Engine Dynamometer Model: DTS Powermark
Testing: Charles “Dr. Charles” Madrid
In 2001, Honda introduced the K-series 2.0L and 2.4L naturally aspirated engines (a 2.3L turbocharged model appeared in 2007), all of which replaced the B- and H-series engines. The motor was a godsend for tuners across the world, making it possible to reach power levels of over 250 hp with aftermarket bolt-on parts and tuning. We recently had an opportunity to test a K20A2 found in the Acura RSX Type-S on Skunk2’s DTS engine dynamometer for this month’s Power Pages at Skunk2’s headquarters in Norco, CA. The Skunk2 engine dyno has become an integral part of their R&D program, allowing them to test multiple race engines in various stages, as well as prototype parts before introducing them to the market.
Chassis dynos are fairly common among tuning shops, but locating an engine dyno can be more elusive. If you’re in need of engine dyno services to break in a new engine or to test a few bolt-on parts to see which products will net maximum power gains before attempting to drop that engine under your hood, browse the Internet to help find the nearest shop.
Prior to recording a baseline run, we should mention that our 2.0L engine was equipped with a Skunk2 4-2-1 long-tube cat-delete race header, custom intake plenum, and K&N filter (used on the engine dyno), and was tuned using a Hondata K-Pro programmable ECU. With modifications thus far, the K20A2 engine netted baseline power figures of 229.6 hp and 163.0 lb-ft of torque.
Skunk2 Pro Series 74mm Throttle Body
Manifold, mounting hardware, thermal gasket, stickers, instructions
12mm socket and wrench, Allen wrench, extension, screwdriver, pliers
Skunk2’s 74mm Pro Series throttle body is the biggest K-series throttle body currently on the market. The throttle body is CNC-machined from forged billet 6061-T6 aluminum and anodized in a black finish. Skunk2’s unique K-series throttle pulley design allows for smooth pedal modulation and is designed to be used with the OEM manifold or the Skunk2 Pro Series intake manifold.
With the OEM throttle body measuring 62mm in diameter, Skunk2 recommends port-matching the OEM intake manifold when using their 74mm throttle body.
The Skunk2 74mm throttle body delivered a gain of 3 hp and 2 lb-ft of torque through the low- and mid-range. The dyno also recorded top-end gains of 3 hp and 3 lb-ft of torque at 7,500 rpm. You might consider the Skunk2 throttle body excessive in size, but consider that once you start diving into internal engine work, such as larger cams and higher-compression pistons, the air demands increase greatly, thus benefiting power even more.
Skunk2 Pro Series Intake Manifold
Intake manifold, throttle body gasket, mounting hardware, stickers, instructions
10-, 12-, and 14mm sockets, 10-, 12-, and 14mm open-end wrenches, ratchet, extension, crescent wrench, pliers
Skunk2’s Pro Series intake manifold is a direct-fit replacement for all K20/K24 engines, and the design was inspired by the popular ’06-10 Civic Si’s RBC intake manifold.
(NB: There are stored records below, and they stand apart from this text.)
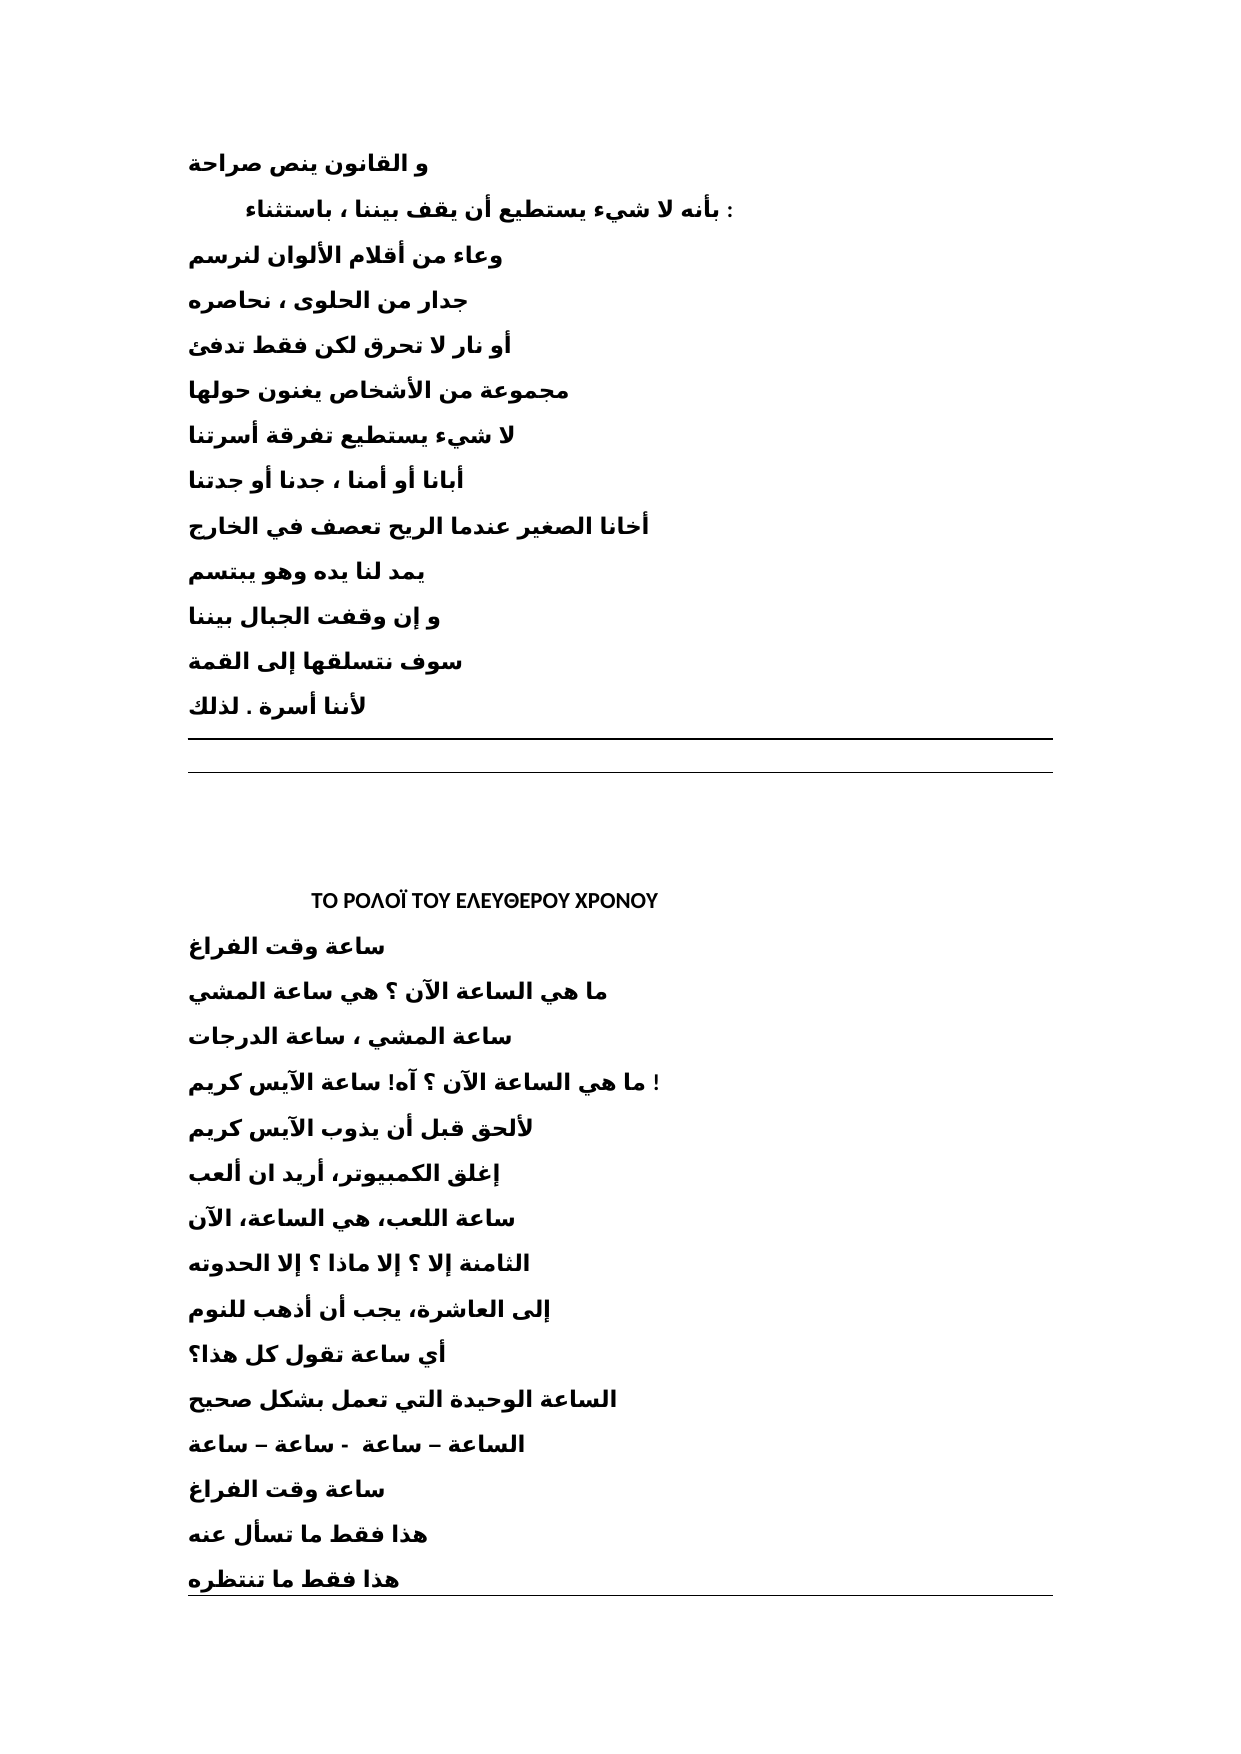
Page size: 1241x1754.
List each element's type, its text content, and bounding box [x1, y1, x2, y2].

text هذا فقط ما تسأل عنه [187, 1521, 1053, 1547]
text ساعة وقت الفراغ [187, 1476, 1053, 1502]
text ساعة المشي ، ساعة الدرجات [187, 1023, 1053, 1049]
text ΤΟ ΡΟΛΌΙ ΤΟΥ ΕΛΕΎΘΕΡΟΥ ΧΡΌΝΟΥ [187, 886, 1053, 914]
text ما هي الساعة الآن ؟ آه! ساعة الآيس كريم ! [187, 1068, 1053, 1096]
text و إن وقفت الجبال بيننا [187, 603, 1053, 629]
text لأننا أسرة . لذلك [187, 693, 1053, 719]
text هذا فقط ما تنتظره [187, 1566, 1053, 1596]
text أي ساعة تقول كل هذا؟ [187, 1341, 1053, 1367]
text جدار من الحلوى ، نحاصره [187, 287, 1053, 313]
text وعاء من أقلام الألوان لنرسم [187, 242, 1053, 268]
text الساعة – ساعة - ساعة – ساعة [187, 1431, 1053, 1457]
text بأنه لا شيء يستطيع أن يقف بيننا ، باستثناء : [187, 195, 1053, 223]
text و القانون ينص صراحة [187, 150, 1053, 176]
text لألحق قبل أن يذوب الآيس كريم [187, 1115, 1053, 1141]
text الساعة الوحيدة التي تعمل بشكل صحيح [187, 1386, 1053, 1412]
text إلى العاشرة، يجب أن أذهب للنوم [187, 1296, 1053, 1322]
text مجموعة من الأشخاص يغنون حولها [187, 377, 1053, 404]
text ما هي الساعة الآن ؟ هي ساعة المشي [187, 978, 1053, 1004]
text يمد لنا يده وهو يبتسم [187, 558, 1053, 584]
text سوف نتسلقها إلى القمة [187, 648, 1053, 674]
text أبانا أو أمنا ، جدنا أو جدتنا [187, 467, 1053, 494]
text أو نار لا تحرق لكن فقط تدفئ [187, 332, 1053, 358]
text ساعة وقت الفراغ [187, 933, 1053, 959]
text أخانا الصغير عندما الريح تعصف في الخارج [187, 513, 1053, 539]
text لا شيء يستطيع تفرقة أسرتنا [187, 422, 1053, 449]
text إغلق الكمبيوتر، أريد ان ألعب [187, 1160, 1053, 1187]
text ساعة اللعب، هي الساعة، الآن [187, 1205, 1053, 1232]
text الثامنة إلا ؟ إلا ماذا ؟ إلا الحدوته [187, 1250, 1053, 1277]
The Pro Series manifold features shorter length runners and a larger intake plenum in comparison to the RBC manifold. The Skunk2 manifold is cast with thicker walls to allow porting as horsepower demands increase with additional bolt-ons. The manifold is compatible with TBs up to 76mm while its unique runner design allows ample hood and core support clearance on ’88-’05 Civics and ’90-’01 Integras with K-series swaps.
Installing the new manifold requires transferring a slew of components, including the fuel injectors, the fuel rail, and TPS sensor to name a few, which can leak or become damaged if not removed/installed carefully.
A series of dyno pulls after installing the intake manifold and 74mm TB combo revealed that our 2.0L engine had lost a maximum 4 hp and 4 lb-ft of torque from 4,500 to 8,000 rpm. Why the horsepower loss you ask? Plain and simple, this manifold really likes aftermarket cams, higher-compression pistons, etc., which we lacked in our engine. “K-series engines are pretty sophisticated (compared to B- or D-series engines), and the days of slapping on a bigger manifold and making instant power are long gone,” states Skunk2 Communications Director Aaron Bonk. “It’s all about using the right combination of parts, including a set of larger-profile camshafts and tuning to make power with the K-series engines.” The RBC manifold has been known to develop good horsepower gains as a single bolt-on, but run out of steam as other mods are added, unlike the Skunk2 manifold which can be beneficial to gaining power with future engine modifications. The Skunk2 manifold gained power in the high-rpm range due to the better flow characteristics of the manifold compared to the stock RBC manifold. Even though power did drop off at the early stages of the pull, the Skunk2 manifold made up for the loss by gaining 10 hp and 5 lb-ft of torque over our factory manifold up top.